Ferry sendiri ternyata warga Komplek Perumahan Mina Bhakti Cikaret, Kecamatan Bogor Selatan, Kota Bogor tepatnya di lingkungan RT 006 RW 003.
Sosok Ferry sendiri dikenal baik dan aktif di lingkungan masyarakat.
Namun, semenjak diangkat menjadi pengawas di KKP, Ferry sangat sibuk dan sudah jarang berkumpul dengan masyarakat.
Namun, sosok dirinya masih dikenang oleh warga termasuk Ketua RT 006 Ari Fakhrizal.
Ari mengatakan, Ferry sendiri sering meminta tolong kepadanya agar mengawasi anak-anaknya.
Anak Ferry sendiri baru dua orang. Satu masih duduk di bangku sekolah dasar (SD) dan satu sekolah menengah pertama (SMP).
“Jadi bukan ‘nitip’ karena bekerja. Karena kan anaknya main dengan anak-anak sini. Anaknya memang agak aktif. Bukan bandel ya, tapi biasalah anak-anak, temannya juga suka bikin masalah. Dia (Ferry) bilang ke saya. Pak kalau misalnya ada apa-apa, tolong awasin anak saya, supaya nanti nggak bikin onar,” kata Ari saat dihubungi TribunnewsBogor.com, Senin (19/1/2026).
Anak Ferry sendiri setiap hari bermain dengan teman sebayanya di komplek perumahan.
Anaknya terbilang cukup aktif dan bergaul dengan teman lainnya.
“Hampir setiap hari itu anaknya main,” ujarnya.
Meski begitu, Ari mengatakan, tidak ada komunikasi sebelum kejadian hilangnya pesawat tersebut.
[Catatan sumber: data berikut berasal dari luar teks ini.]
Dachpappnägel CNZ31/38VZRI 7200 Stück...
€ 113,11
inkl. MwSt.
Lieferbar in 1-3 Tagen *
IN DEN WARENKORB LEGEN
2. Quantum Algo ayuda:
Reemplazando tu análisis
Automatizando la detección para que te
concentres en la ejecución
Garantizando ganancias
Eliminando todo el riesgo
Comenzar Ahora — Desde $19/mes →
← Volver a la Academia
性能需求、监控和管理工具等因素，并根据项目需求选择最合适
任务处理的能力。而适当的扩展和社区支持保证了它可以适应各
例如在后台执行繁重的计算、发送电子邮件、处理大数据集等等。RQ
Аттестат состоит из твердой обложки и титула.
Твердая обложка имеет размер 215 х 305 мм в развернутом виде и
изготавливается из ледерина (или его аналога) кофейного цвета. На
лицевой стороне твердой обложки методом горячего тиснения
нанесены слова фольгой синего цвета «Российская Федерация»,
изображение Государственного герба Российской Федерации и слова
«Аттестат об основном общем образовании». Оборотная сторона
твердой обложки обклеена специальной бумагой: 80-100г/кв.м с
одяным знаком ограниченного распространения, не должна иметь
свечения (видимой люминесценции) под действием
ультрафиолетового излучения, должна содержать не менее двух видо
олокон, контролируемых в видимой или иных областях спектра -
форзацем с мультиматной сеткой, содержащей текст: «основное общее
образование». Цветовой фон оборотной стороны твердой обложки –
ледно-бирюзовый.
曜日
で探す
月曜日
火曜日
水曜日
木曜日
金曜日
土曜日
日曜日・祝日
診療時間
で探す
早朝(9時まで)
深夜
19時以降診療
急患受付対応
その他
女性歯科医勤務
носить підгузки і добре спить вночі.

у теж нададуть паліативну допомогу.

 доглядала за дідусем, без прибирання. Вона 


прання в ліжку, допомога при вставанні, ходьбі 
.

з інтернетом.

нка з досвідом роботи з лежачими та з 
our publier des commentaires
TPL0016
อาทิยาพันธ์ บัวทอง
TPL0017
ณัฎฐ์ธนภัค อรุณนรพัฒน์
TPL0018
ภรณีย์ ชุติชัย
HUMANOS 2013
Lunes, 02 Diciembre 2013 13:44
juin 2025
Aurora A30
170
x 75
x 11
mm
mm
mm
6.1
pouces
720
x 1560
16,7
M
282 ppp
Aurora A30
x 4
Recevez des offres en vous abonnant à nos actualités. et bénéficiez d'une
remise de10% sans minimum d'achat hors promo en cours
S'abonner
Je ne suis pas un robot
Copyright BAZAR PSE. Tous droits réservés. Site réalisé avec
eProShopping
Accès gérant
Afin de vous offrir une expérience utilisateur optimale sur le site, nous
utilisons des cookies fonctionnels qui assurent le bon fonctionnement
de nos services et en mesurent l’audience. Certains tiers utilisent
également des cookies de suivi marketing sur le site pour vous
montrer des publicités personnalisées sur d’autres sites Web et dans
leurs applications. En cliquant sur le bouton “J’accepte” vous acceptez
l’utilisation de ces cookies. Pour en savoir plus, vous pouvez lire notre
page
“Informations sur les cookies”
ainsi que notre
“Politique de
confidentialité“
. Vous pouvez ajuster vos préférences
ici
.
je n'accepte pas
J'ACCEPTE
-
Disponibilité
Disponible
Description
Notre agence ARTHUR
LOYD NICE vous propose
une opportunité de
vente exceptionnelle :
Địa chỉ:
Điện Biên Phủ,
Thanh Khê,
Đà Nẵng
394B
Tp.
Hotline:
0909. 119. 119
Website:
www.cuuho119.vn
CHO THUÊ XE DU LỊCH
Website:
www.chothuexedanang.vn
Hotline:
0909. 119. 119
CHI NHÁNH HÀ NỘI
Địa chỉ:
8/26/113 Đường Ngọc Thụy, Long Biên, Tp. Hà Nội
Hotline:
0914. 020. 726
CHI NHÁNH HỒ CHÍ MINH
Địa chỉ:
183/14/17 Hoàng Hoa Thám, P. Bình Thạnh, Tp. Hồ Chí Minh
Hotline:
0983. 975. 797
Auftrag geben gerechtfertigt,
“Terakhir itu ketika ada kegiatan, saya minta ajak beliau untuk gabung kegiatan. Dan beliau memang bilang sudah sibuk, nggak bisa, Pak. Itu pun 2 tahun yang lalu ya,” ucapnya.
Sementara itu, sebelumnya, Sosok Ferry sendiri masih dikenang walaupun ia sendiri saat ini sibuk dipekerjaannya.
Ketua RT 006 Perumahan Mina Bhakti Ari Fakhrizal mengatakan, Ferry sendiri merupakan sosok yang baik dan aktif bergaul.
“Pak Ferry adalah orang yang baik yang selama ini bergaul di wilayah kami. Ia juga aktif bermasyarakat,” kata Ari kepada TribunnewsBogor.com, Minggu (18/1/2026).
Namun, semenjak bekerja di KKP, Ferry sudah jarang bergaul.
Hampir setiap minggu, sambung Ari, ia pergi keluar daerah.
“Jadi untuk bertemu juga agak kurang dengan kami. Paling liburan aja kaya Minggu itupun sorenya uda berangkat lagi,” ujarnya.
Sebelum diangkat sebagai pengawas, Ferry sangat aktif dimasyarakat.
Pada perayaan Idul Adha beberapa tahun kebelakang, Ferry sendiri pernah menjadi sebagai Ketua Panitia Kurban.
“Cuma tadi pas diangkat jadi pengawas agak berkurang,” ujarnya.